Armed Israeli settlers attacked Palestinian homes and property in at least five locations across the occupied West Bank on Saturday, June 20, according to sources cited by Anadolu Agency. The Israeli army deployed forces to several of the sites during the attacks, providing protection to the settlers rather than intervening against them, the sources said. No injuries were reported in any of the incidents.
In Turmus Ayya, a town in northeastern Ramallah in the central West Bank, armed settlers grazed sheep on land planted with olive trees near residents’ homes, Anadolu’s sources said. The same group then surrounded a house in the eastern part of the town and attempted to force entry, the sources added. Israeli army units arrived during the attempted break-in, but their role was to secure the area for the settlers rather than to stop them.
A separate attack unfolded in Sinjil, a town near Turmus Ayya, where a group of armed settlers struck the western edge of the town. Several residents confronted the group directly, according to the sources. Israeli army forces entered the area at the same time, again to protect the settlers carrying out the attack.
Further north, in the Nablus Governorate, settlers attacked the home of the Tubasi family in the village of Jalud, throwing stones at the house. The sources said the Tubasi family has been targeted repeatedly by residents of a nearby settlement outpost, indicating the Jalud incident was not isolated.
A fourth attack took place in Burin, in southern Nablus, where a group of settlers stormed the entrance to the village. The group attacked residents’ homes and fired live ammunition at Palestinian youths in the area, the sources said. No injuries were recorded despite the use of live fire.

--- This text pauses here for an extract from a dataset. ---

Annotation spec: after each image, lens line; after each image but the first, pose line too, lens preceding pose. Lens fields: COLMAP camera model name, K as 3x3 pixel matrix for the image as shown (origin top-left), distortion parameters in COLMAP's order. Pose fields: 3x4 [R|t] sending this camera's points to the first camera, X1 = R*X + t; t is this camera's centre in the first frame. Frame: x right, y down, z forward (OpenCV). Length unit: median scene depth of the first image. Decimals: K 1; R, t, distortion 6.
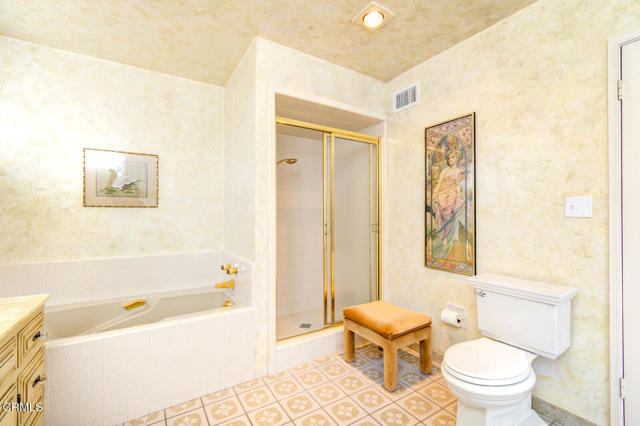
lens RADIAL K [[279.2, 0, 320.8], [0, 279.2, 213.8], [0, 0, 1]] dist [-0.003877, 0.002537]
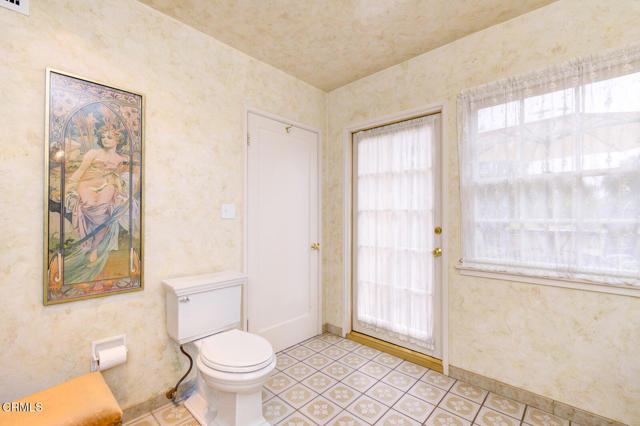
lens RADIAL K [[279.2, 0, 319.8], [0, 279.2, 214.9], [0, 0, 1]] dist [-0.003877, 0.002537]
pose [[-0.252366, 0.009664, 0.967584, -0.360848], [-0.005640, 0.999918, -0.011458, 0.004556], [-0.967615, -0.008349, -0.252291, 0.633202]]
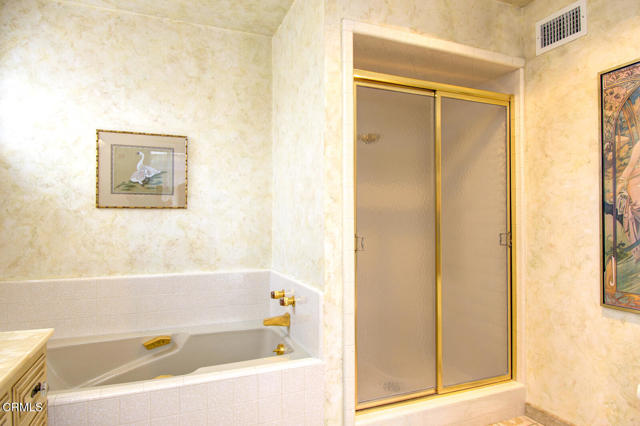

The pattern described in each location was the same: settlers initiated the attack, and Israeli army units arrived to shield them rather than to detain them or disperse the assault. Anadolu’s sources did not report any arrests of settlers in connection with the five incidents.
Regional and global impact
The report places Saturday’s attacks within a broader rise in settler violence that has tracked alongside Israeli military operations in the West Bank since October 2023. According to Palestinian figures cited in the report, the escalation in the West Bank and East Jerusalem since that period has resulted in 1,169 Palestinians killed and 12,666 injured. The same figures put the number of arrests at 23,000 and the number of people displaced at 33,000.

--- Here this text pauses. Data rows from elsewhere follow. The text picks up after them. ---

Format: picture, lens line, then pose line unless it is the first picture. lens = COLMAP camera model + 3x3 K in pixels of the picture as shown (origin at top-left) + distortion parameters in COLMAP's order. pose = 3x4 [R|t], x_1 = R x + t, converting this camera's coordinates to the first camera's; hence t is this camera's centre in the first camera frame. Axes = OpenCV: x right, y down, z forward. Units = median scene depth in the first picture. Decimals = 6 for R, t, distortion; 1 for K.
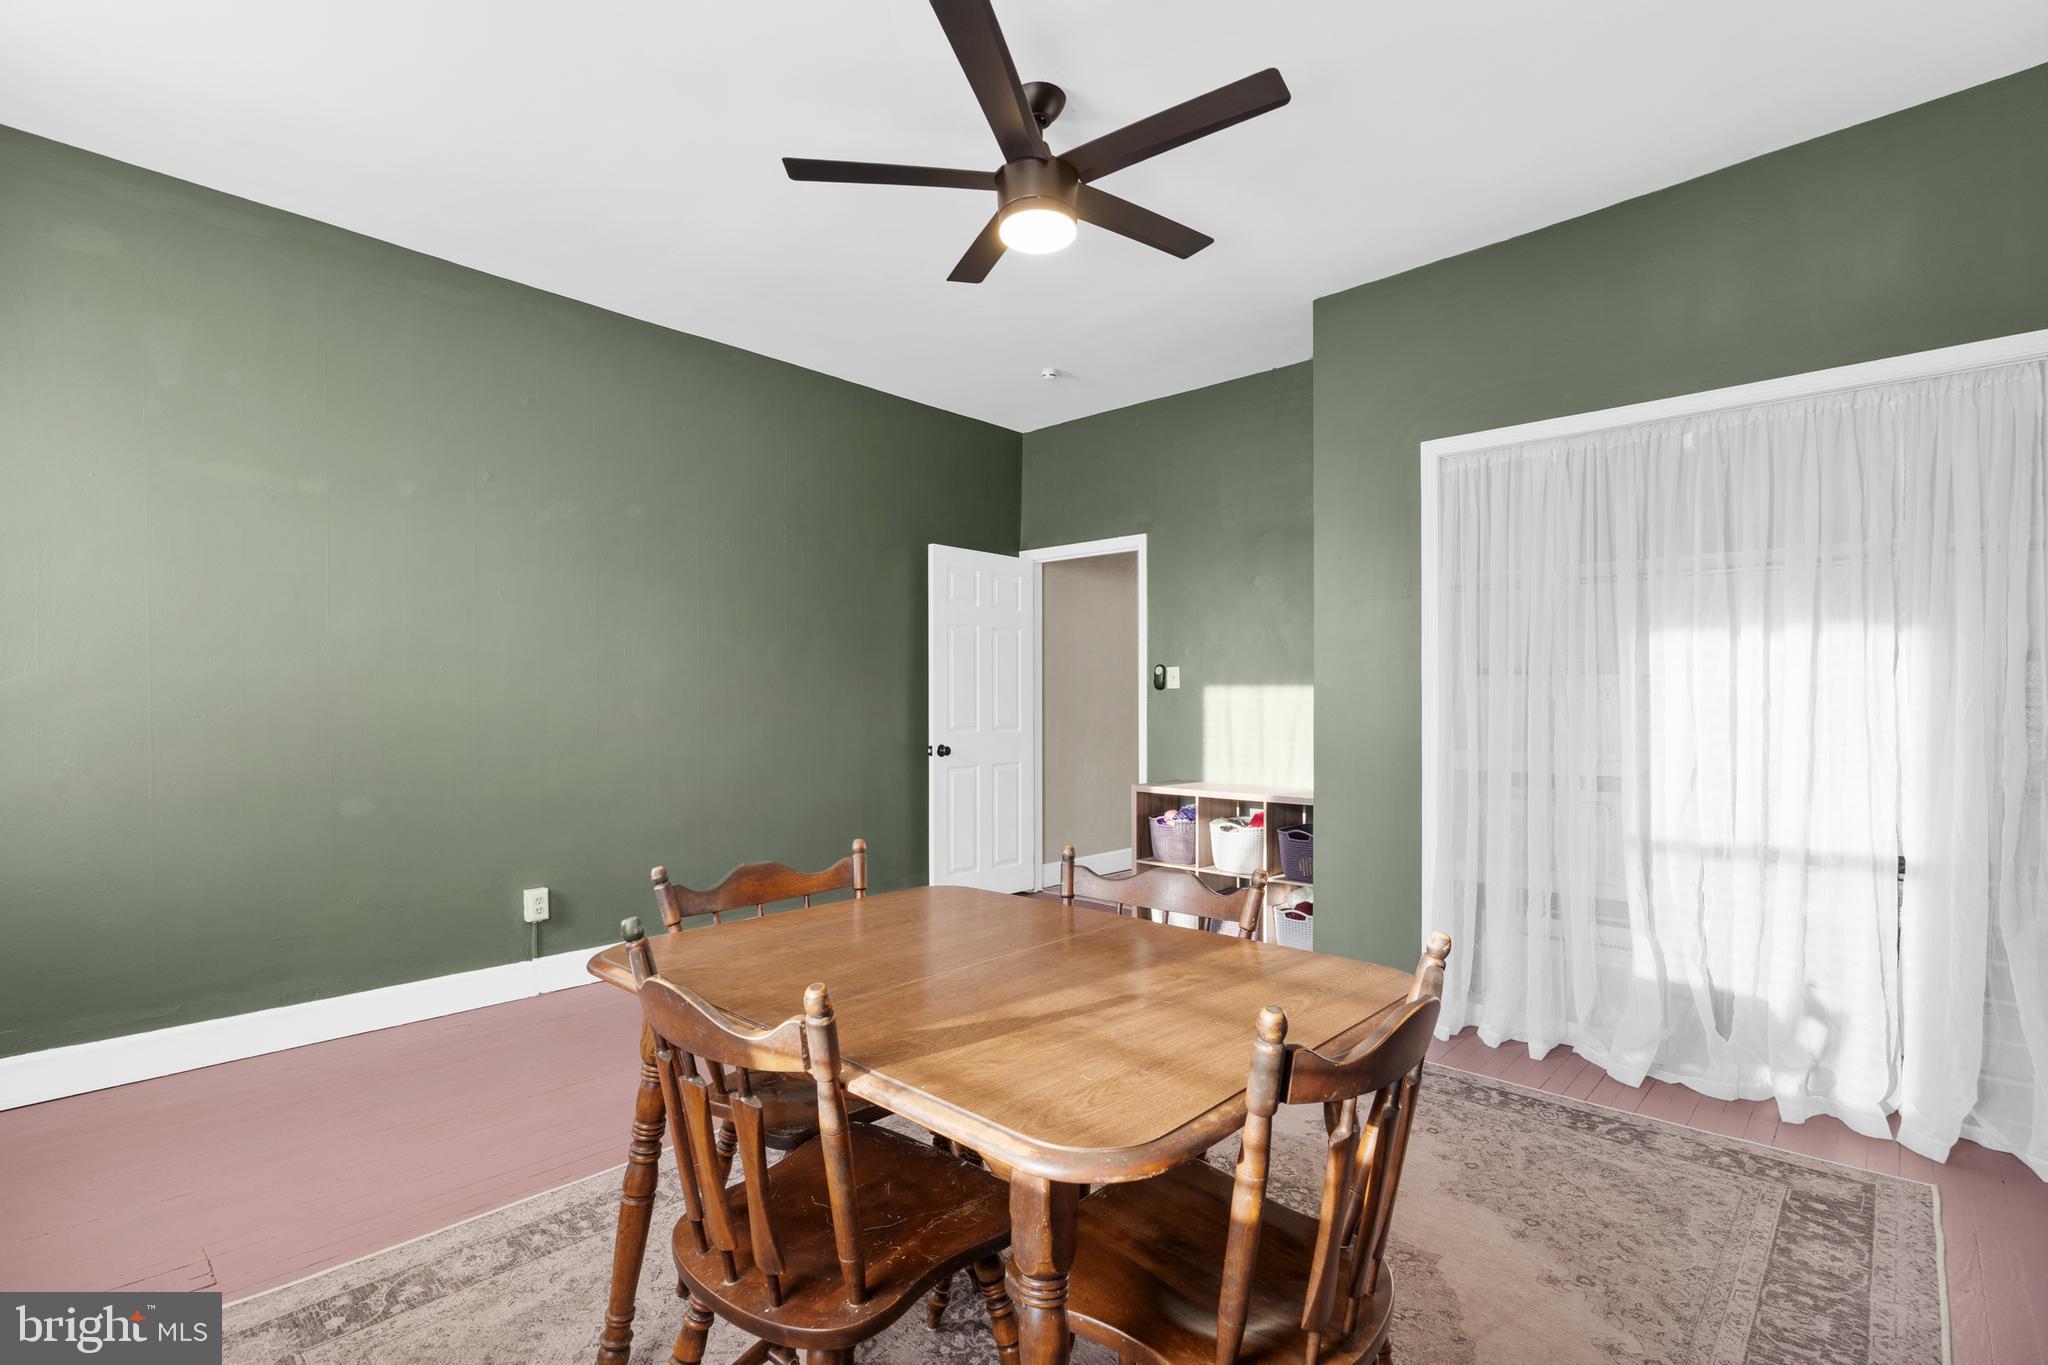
lens RADIAL K [[942.4, 0, 1025.1], [0, 942.4, 694.8], [0, 0, 1]] dist [-0.004544, 0.003304]
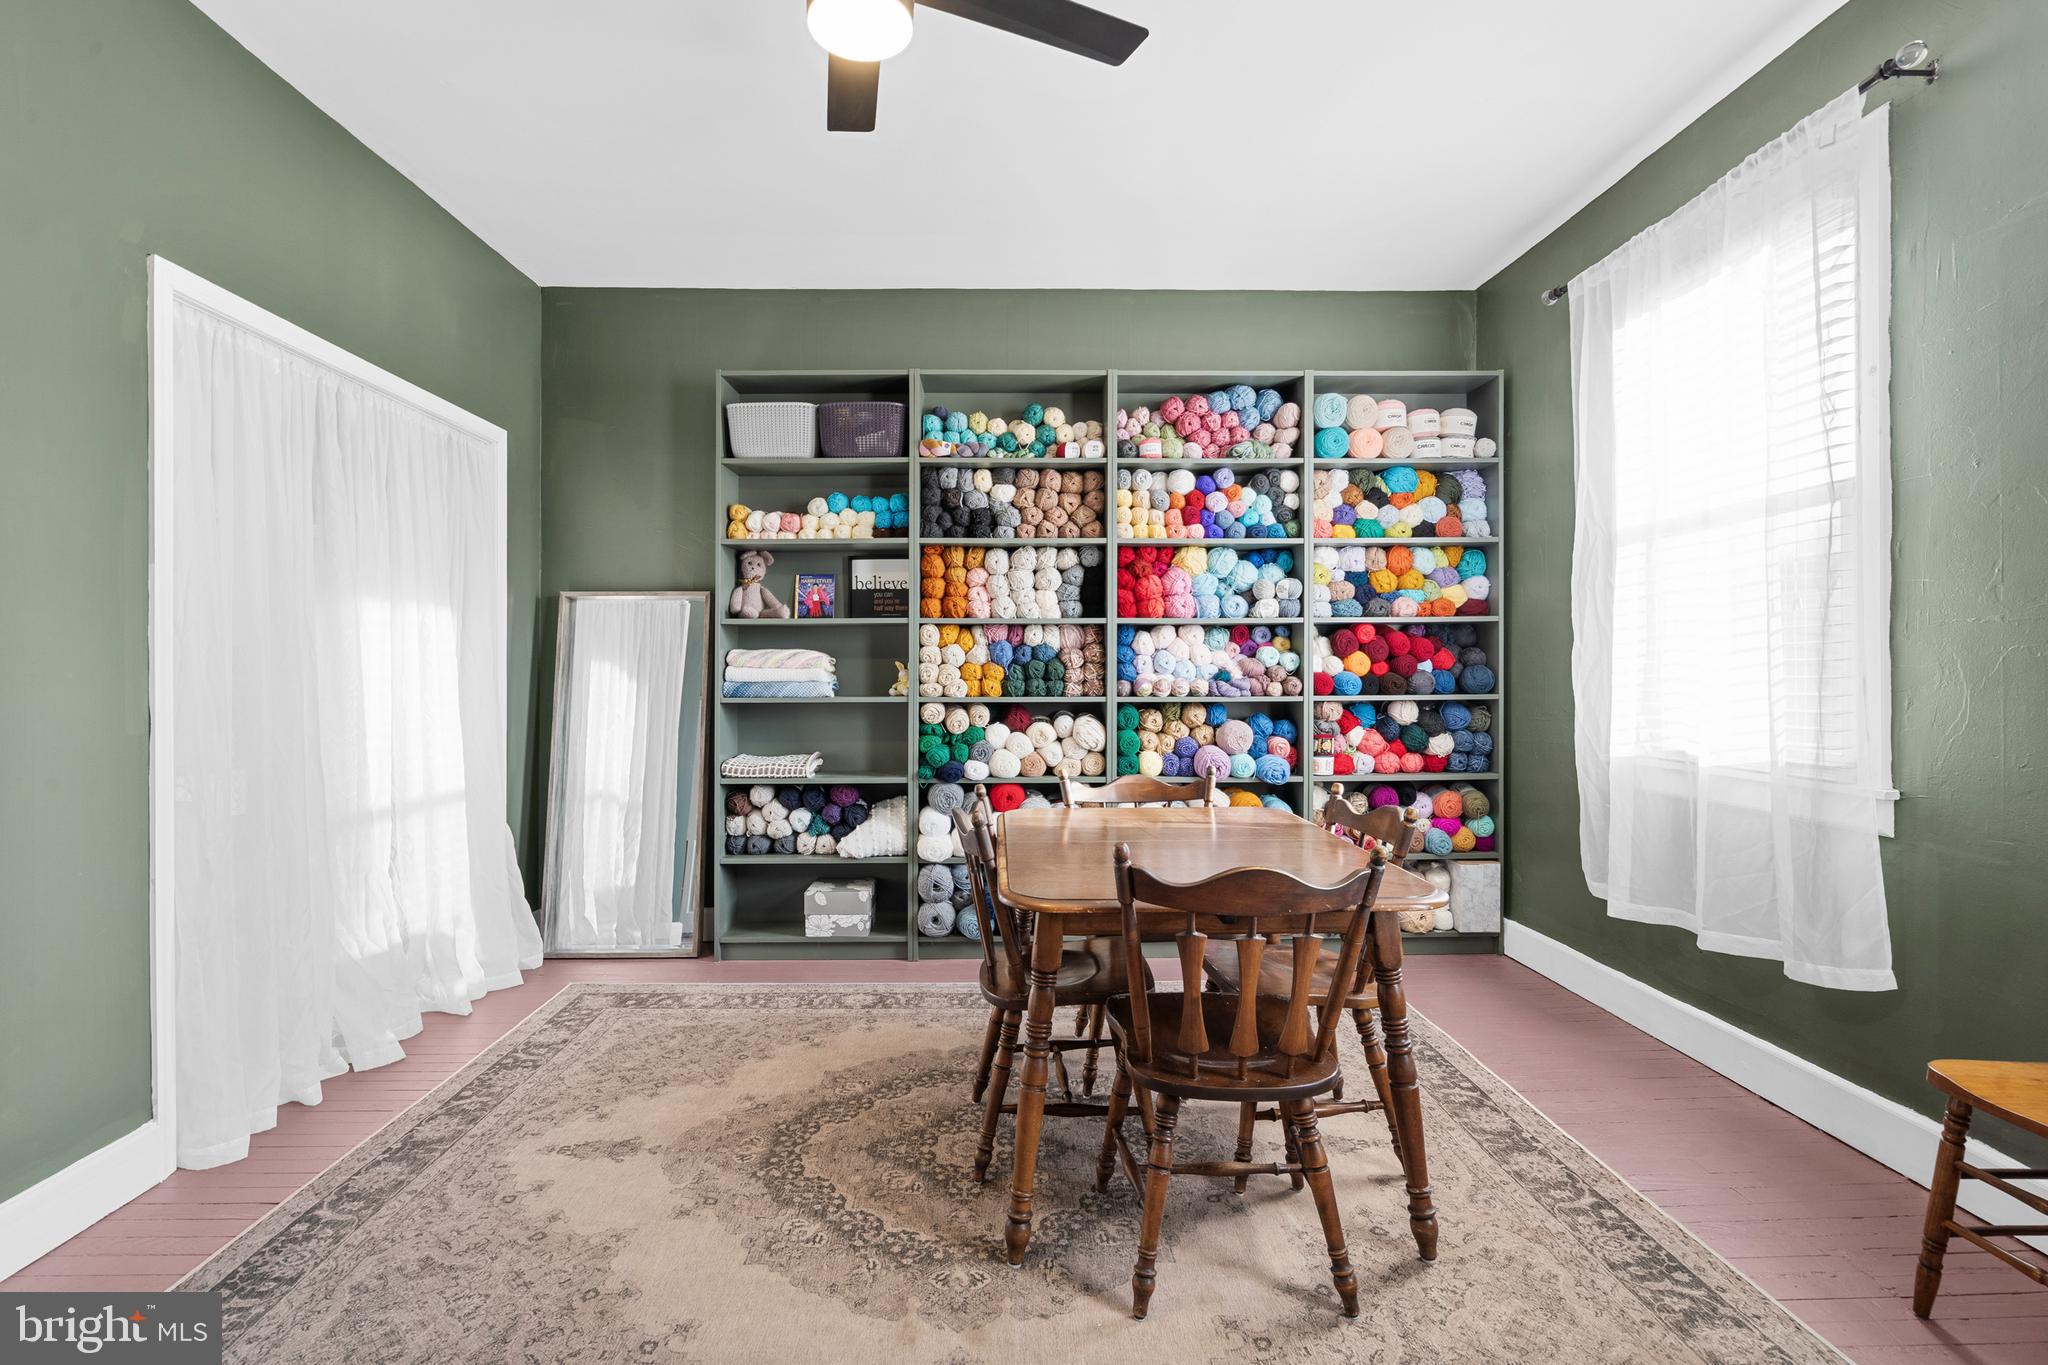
lens RADIAL K [[942.4, 0, 995.7], [0, 942.4, 665.7], [0, 0, 1]] dist [-0.004544, 0.003304]
pose [[-0.680269, 0.002749, 0.732957, -0.621049], [-0.004281, 0.999961, -0.007724, 0.011447], [-0.732950, -0.008392, -0.680231, 1.501121]]
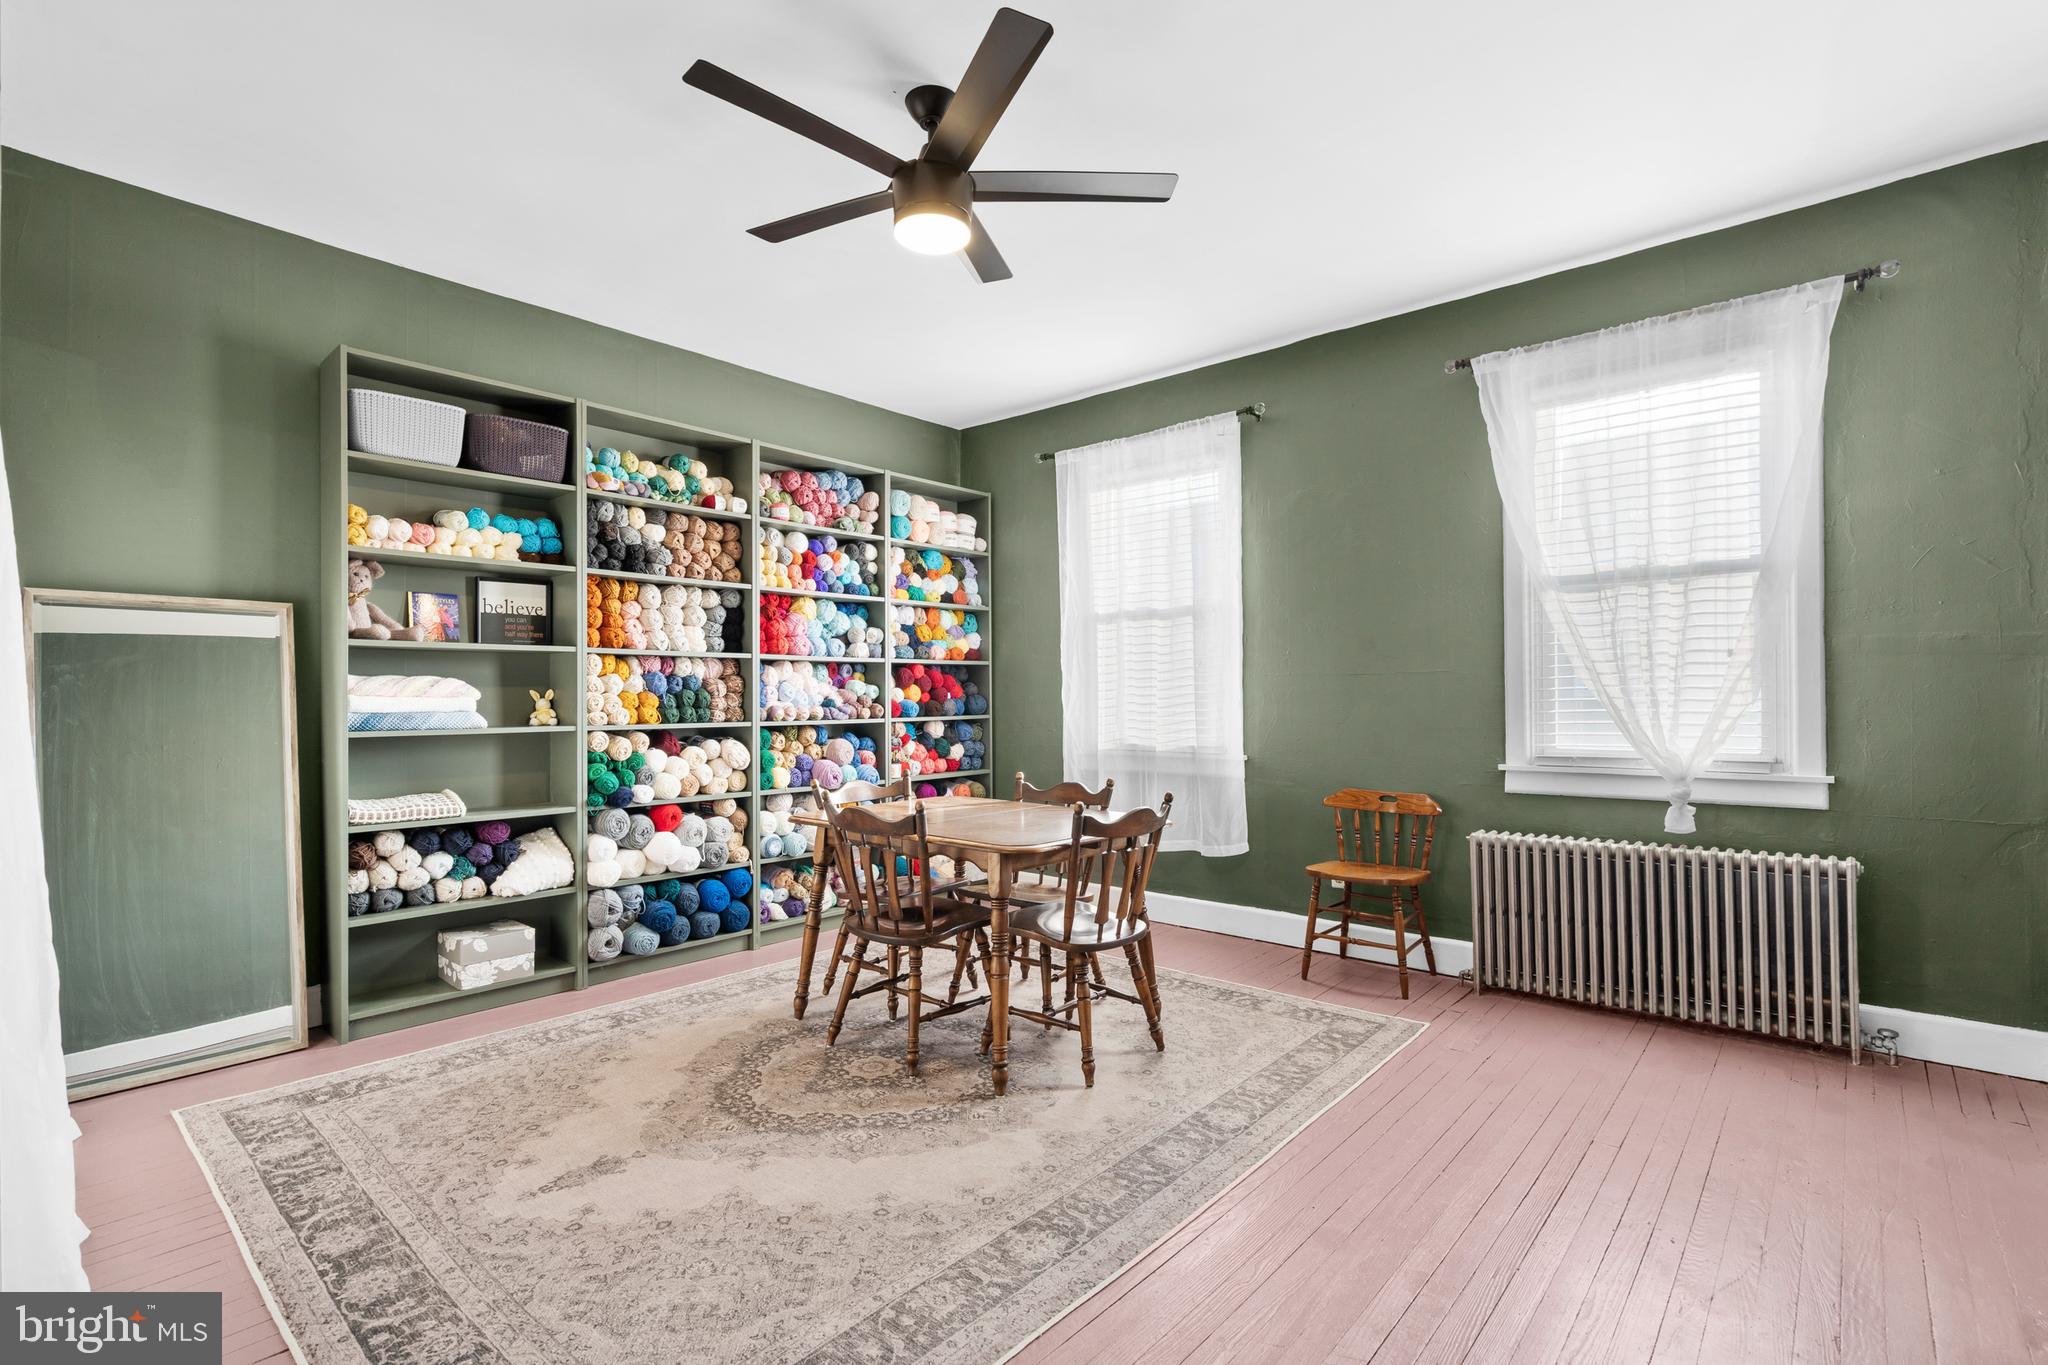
lens RADIAL K [[942.4, 0, 999.6], [0, 942.4, 687.6], [0, 0, 1]] dist [-0.004544, 0.003304]
pose [[-0.999996, 0.002300, 0.001420, -0.062676], [0.002275, 0.999846, -0.017377, 0.017061], [-0.001460, -0.017374, -0.999848, 2.123251]]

Former Israeli Prime Minister Ehud Olmert has separately described the pattern of settler activity in the West Bank as a state-funded campaign, according to a related Middle East Monitor report referenced in the same coverage. The framing speaks to mounting scrutiny inside Israel itself over the relationship between the military and settler groups operating in the territory.
The recurrence of incidents in the same villages — including the repeated targeting of the Tubasi family in Jalud — points to a sustained rather than sporadic pattern of attacks in several West Bank governorates, spanning Ramallah and Nablus on a single day.
Background
The West Bank has been under Israeli military occupation since 1967, and Jewish settlements there are widely considered illegal under international law, a position the Israeli government disputes. Settler attacks on Palestinian residents, property and farmland have been documented for years by international monitors and Palestinian sources, often occurring near settlement outposts built without formal Israeli government authorization. The escalation referenced in Saturday’s report has run parallel to the wider Israeli military campaign launched after October 7, 2023. Towns named in the report, including Turmus Ayya, Sinjil, Jalud and Burin, have each been the site of previous settler-related incidents recorded by Palestinian and international sources. The Israeli military has stated in past cases that its forces are deployed to maintain order, a position Palestinian residents and rights groups dispute given the pattern of protective rather than preventive action described in incidents like those on June 20.
What happens next
No official Israeli military or government response to the five incidents had been issued at the time the Anadolu-sourced report was published on Sunday, June 21. Palestinian residents in Sinjil confronted settlers directly during the attack, a response pattern likely to continue in similar future incidents given the lack of arrests or army intervention against the assailants. The report does not indicate that any investigation has been opened into the live ammunition fired at Palestinian youths in Burin. Continued monitoring of settler activity in Ramallah and Nablus governorates is expected from Palestinian sources and international news agencies tracking the broader West Bank escalation.